Optimization for Interval Type-2 Polynomial Fuzzy Systems: A Deep Reinforcement Learning Approach

Abstract

It is known that the interval type-2 (IT2) fuzzy controllers are superior compared to their type-1 counterparts in terms of robustness, flexibility, etc. However, how to conduct the type reduction optimally with the consideration of system stability under the fuzzy-model-based (FMB) control framework is still an open problem. To address this issue, we present a new approach through the membership-function-dependent (MFD) and deep reinforcement learning (DRL) approaches. In the proposed approach, the reduction of IT2 membership functions of the fuzzy controller is completing during optimizing the control performance. Another fundamental issue is that the stability conditions must hold subject to different type-reduction methods. It is tedious and impractical to resolve the stability conditions according to different type-reduction methods, which could lead to infinite possibility.
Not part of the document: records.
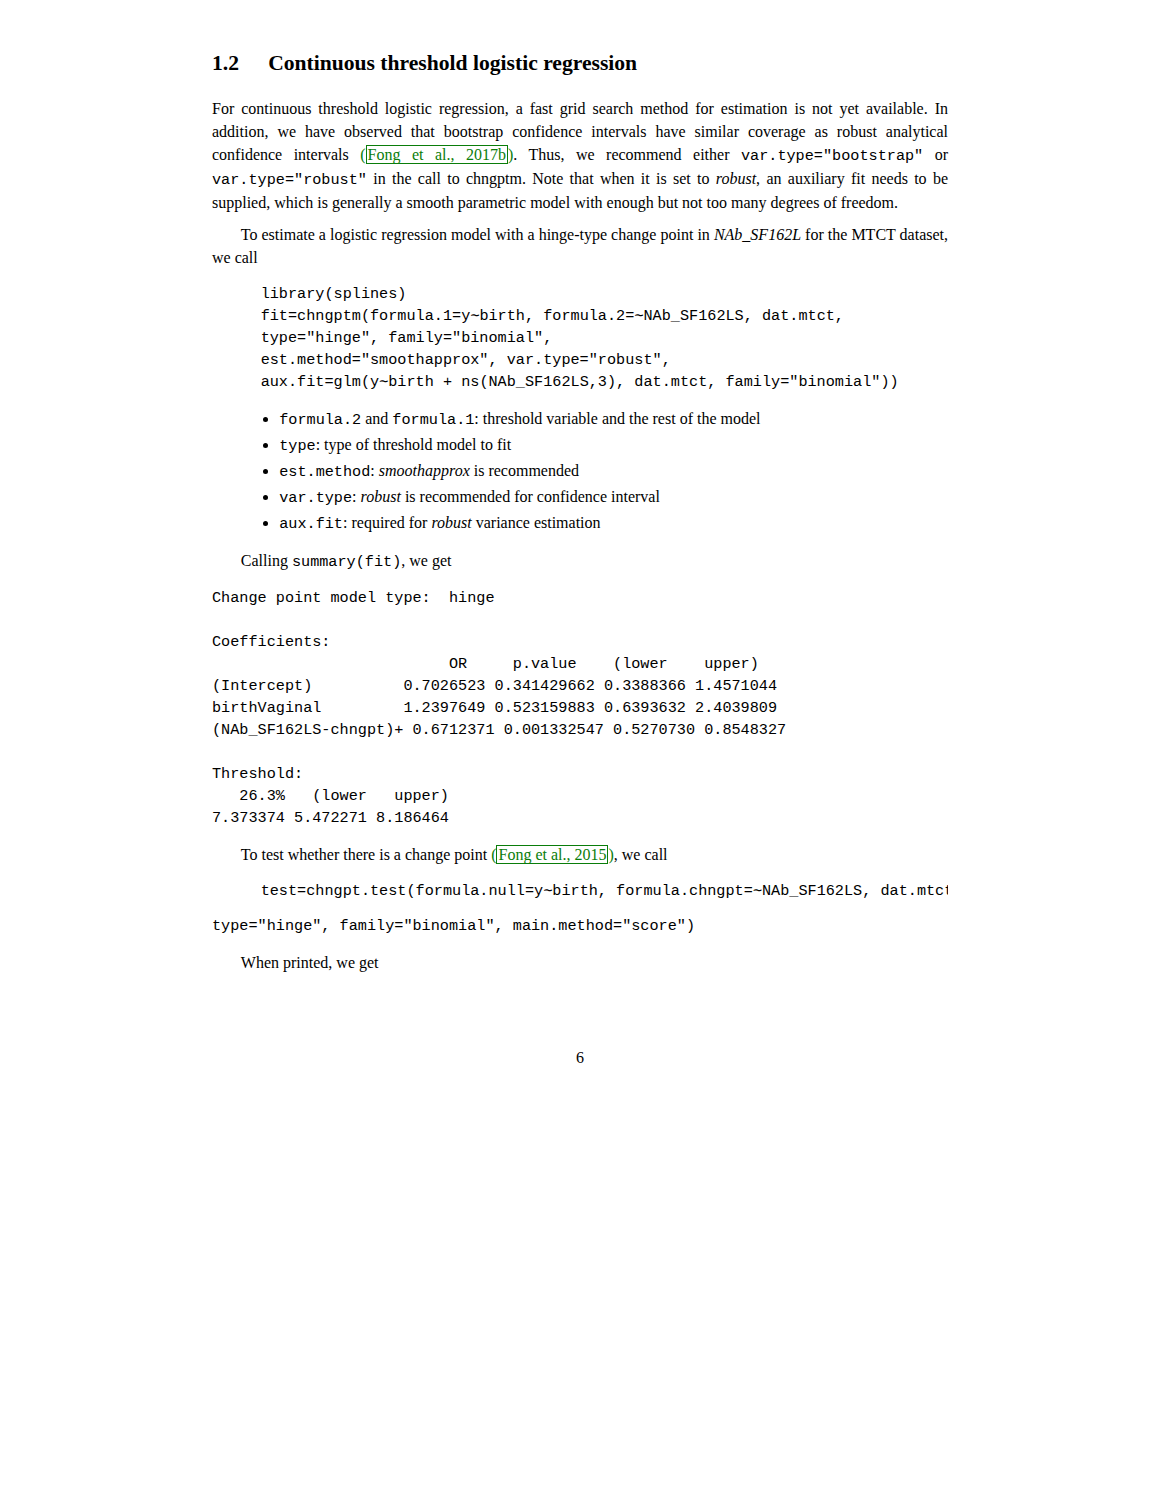1.2 Continuous threshold logistic regression
For continuous threshold logistic regression, a fast grid search method for estimation is not yet available. In addition, we have observed that bootstrap confidence intervals have similar coverage as robust analytical confidence intervals (Fong et al., 2017b). Thus, we recommend either var.type="bootstrap" or var.type="robust" in the call to chngptm. Note that when it is set to robust, an auxiliary fit needs to be supplied, which is generally a smooth parametric model with enough but not too many degrees of freedom.
To estimate a logistic regression model with a hinge-type change point in NAb_SF162L for the MTCT dataset, we call
library(splines)
fit=chngptm(formula.1=y∼birth, formula.2=∼NAb_SF162LS, dat.mtct,
type="hinge", family="binomial",
est.method="smoothapprox", var.type="robust",
aux.fit=glm(y∼birth + ns(NAb_SF162LS,3), dat.mtct, family="binomial"))
formula.2 and formula.1: threshold variable and the rest of the model
type: type of threshold model to fit
est.method: smoothapprox is recommended
var.type: robust is recommended for confidence interval
aux.fit: required for robust variance estimation
Calling summary(fit), we get
Change point model type:  hinge

Coefficients:
                          OR     p.value    (lower    upper)
(Intercept)          0.7026523 0.341429662 0.3388366 1.4571044
birthVaginal         1.2397649 0.523159883 0.6393632 2.4039809
(NAb_SF162LS-chngpt)+ 0.6712371 0.001332547 0.5270730 0.8548327

Threshold:
   26.3%   (lower   upper)
7.373374 5.472271 8.186464
To test whether there is a change point (Fong et al., 2015), we call
test=chngpt.test(formula.null=y∼birth, formula.chngpt=∼NAb_SF162LS, dat.mtct,
type="hinge", family="binomial", main.method="score")
When printed, we get
6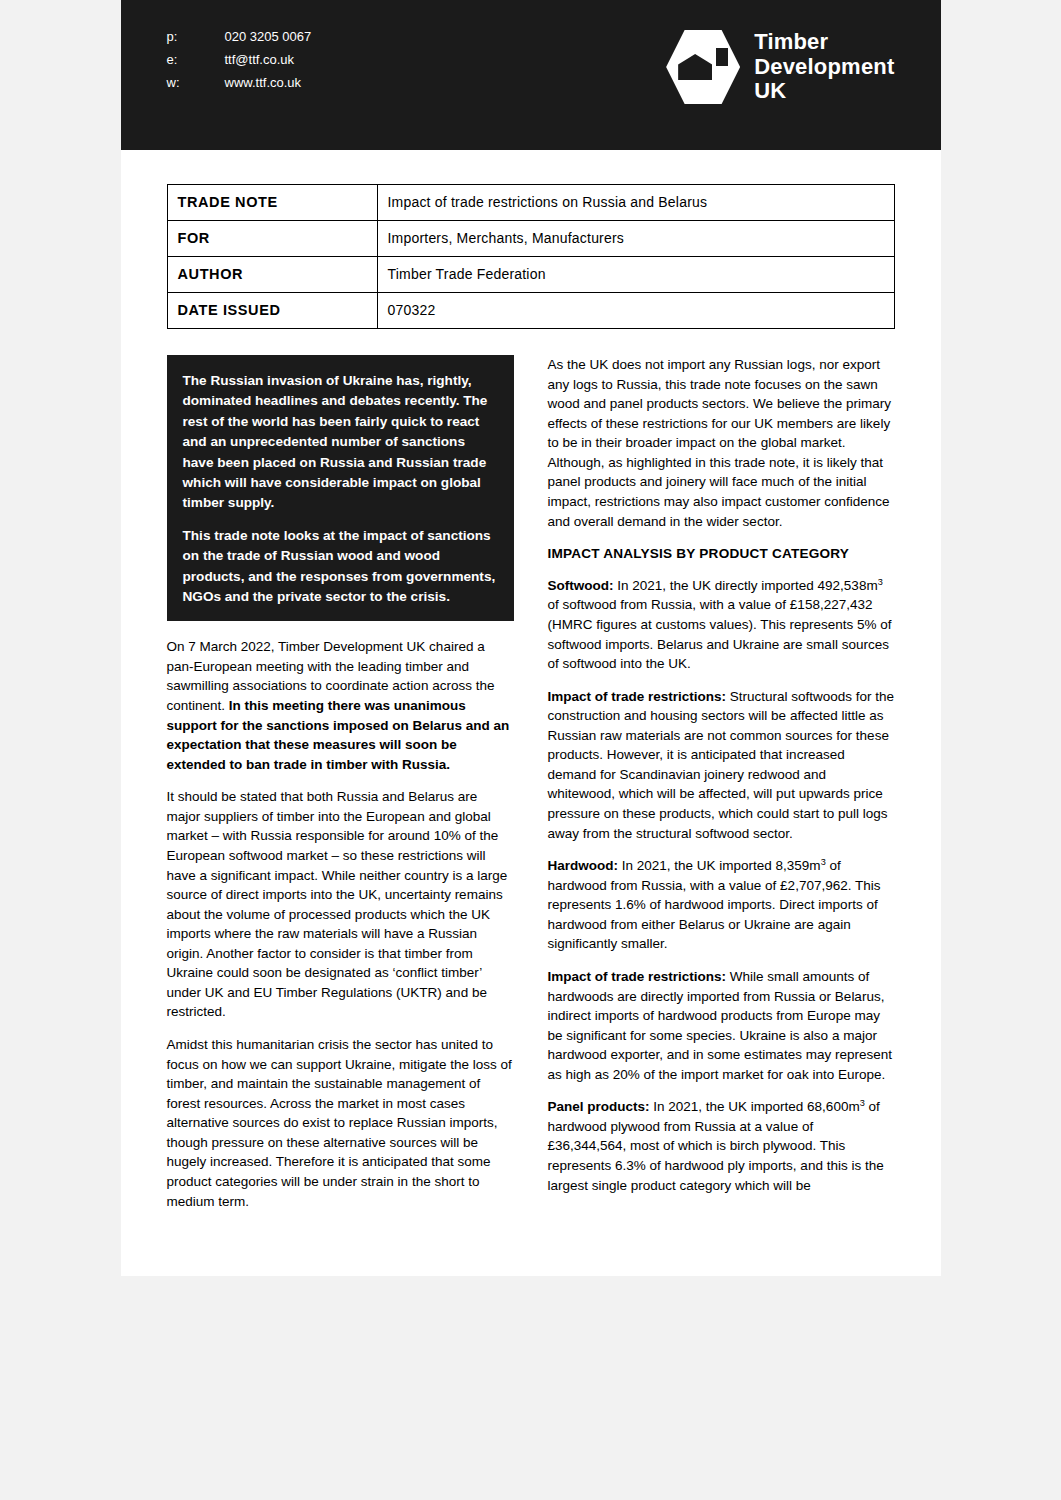| p: | 020 3205 0067 |
| e: | ttf@ttf.co.uk |
| w: | www.ttf.co.uk |
Timber
Development
UK
| Trade note | Impact of trade restrictions on Russia and Belarus |
| For | Importers, Merchants, Manufacturers |
| Author | Timber Trade Federation |
| Date issued | 070322 |
The Russian invasion of Ukraine has, rightly, dominated headlines and debates recently. The rest of the world has been fairly quick to react and an unprecedented number of sanctions have been placed on Russia and Russian trade which will have considerable impact on global timber supply.
This trade note looks at the impact of sanctions on the trade of Russian wood and wood products, and the responses from governments, NGOs and the private sector to the crisis.
On 7 March 2022, Timber Development UK chaired a pan-European meeting with the leading timber and sawmilling associations to coordinate action across the continent. In this meeting there was unanimous support for the sanctions imposed on Belarus and an expectation that these measures will soon be extended to ban trade in timber with Russia.
It should be stated that both Russia and Belarus are major suppliers of timber into the European and global market – with Russia responsible for around 10% of the European softwood market – so these restrictions will have a significant impact. While neither country is a large source of direct imports into the UK, uncertainty remains about the volume of processed products which the UK imports where the raw materials will have a Russian origin. Another factor to consider is that timber from Ukraine could soon be designated as ‘conflict timber’ under UK and EU Timber Regulations (UKTR) and be restricted.
Amidst this humanitarian crisis the sector has united to focus on how we can support Ukraine, mitigate the loss of timber, and maintain the sustainable management of forest resources. Across the market in most cases alternative sources do exist to replace Russian imports, though pressure on these alternative sources will be hugely increased. Therefore it is anticipated that some product categories will be under strain in the short to medium term.
As the UK does not import any Russian logs, nor export any logs to Russia, this trade note focuses on the sawn wood and panel products sectors. We believe the primary effects of these restrictions for our UK members are likely to be in their broader impact on the global market. Although, as highlighted in this trade note, it is likely that panel products and joinery will face much of the initial impact, restrictions may also impact customer confidence and overall demand in the wider sector.
IMPACT ANALYSIS BY PRODUCT CATEGORY
Softwood: In 2021, the UK directly imported 492,538m3 of softwood from Russia, with a value of £158,227,432 (HMRC figures at customs values). This represents 5% of softwood imports. Belarus and Ukraine are small sources of softwood into the UK.
Impact of trade restrictions: Structural softwoods for the construction and housing sectors will be affected little as Russian raw materials are not common sources for these products. However, it is anticipated that increased demand for Scandinavian joinery redwood and whitewood, which will be affected, will put upwards price pressure on these products, which could start to pull logs away from the structural softwood sector.
Hardwood: In 2021, the UK imported 8,359m3 of hardwood from Russia, with a value of £2,707,962. This represents 1.6% of hardwood imports. Direct imports of hardwood from either Belarus or Ukraine are again significantly smaller.
Impact of trade restrictions: While small amounts of hardwoods are directly imported from Russia or Belarus, indirect imports of hardwood products from Europe may be significant for some species. Ukraine is also a major hardwood exporter, and in some estimates may represent as high as 20% of the import market for oak into Europe.
Panel products: In 2021, the UK imported 68,600m3 of hardwood plywood from Russia at a value of £36,344,564, most of which is birch plywood. This represents 6.3% of hardwood ply imports, and this is the largest single product category which will be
It is more practical to guarantee the holding of stability conditions during type-reduction rather than resolving the stability conditions, the MFD approach is proposed with the imperfect premise matching (IPM) concept. Thanks to the unique merit of the MFD approach, the stability conditions according to all the different embedded type-1 membership functions within the footprint of uncertainty (FOU) are guaranteed to be valid. During the control processes, the state transitions associated with properly engineered cost/reward function can be used to approximately calculate the deterministic policy gradient to optimize the acting policy and then to improve the control performance through determining the grade of IT2 membership functions of the fuzzy controller. The detailed simulation example is provided to verify the merits of the proposed approach.